* **Task requirements**
Copy out the listing that follows, exact in every word, and skip the images.

* **Input material**
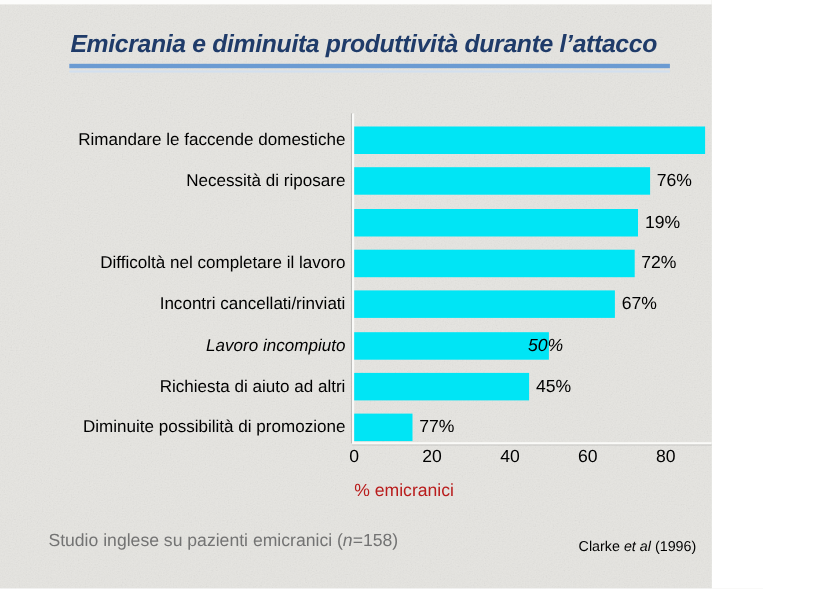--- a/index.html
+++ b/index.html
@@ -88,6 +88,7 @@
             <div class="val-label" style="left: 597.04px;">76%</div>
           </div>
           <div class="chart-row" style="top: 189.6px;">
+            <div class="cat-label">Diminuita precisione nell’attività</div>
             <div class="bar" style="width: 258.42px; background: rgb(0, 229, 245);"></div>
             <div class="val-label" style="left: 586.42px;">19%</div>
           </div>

* **Task answer**
--- a/index.html
+++ b/index.html
@@ -88,6 +88,7 @@
             <div class="val-label" style="left: 597.04px;">76%</div>
           </div>
           <div class="chart-row" style="top: 189.6px;">
+            <div class="cat-label">Diminuita precisione nell’attività</div>
             <div class="bar" style="width: 258.42px; background: rgb(0, 229, 245);"></div>
             <div class="val-label" style="left: 586.42px;">19%</div>
           </div>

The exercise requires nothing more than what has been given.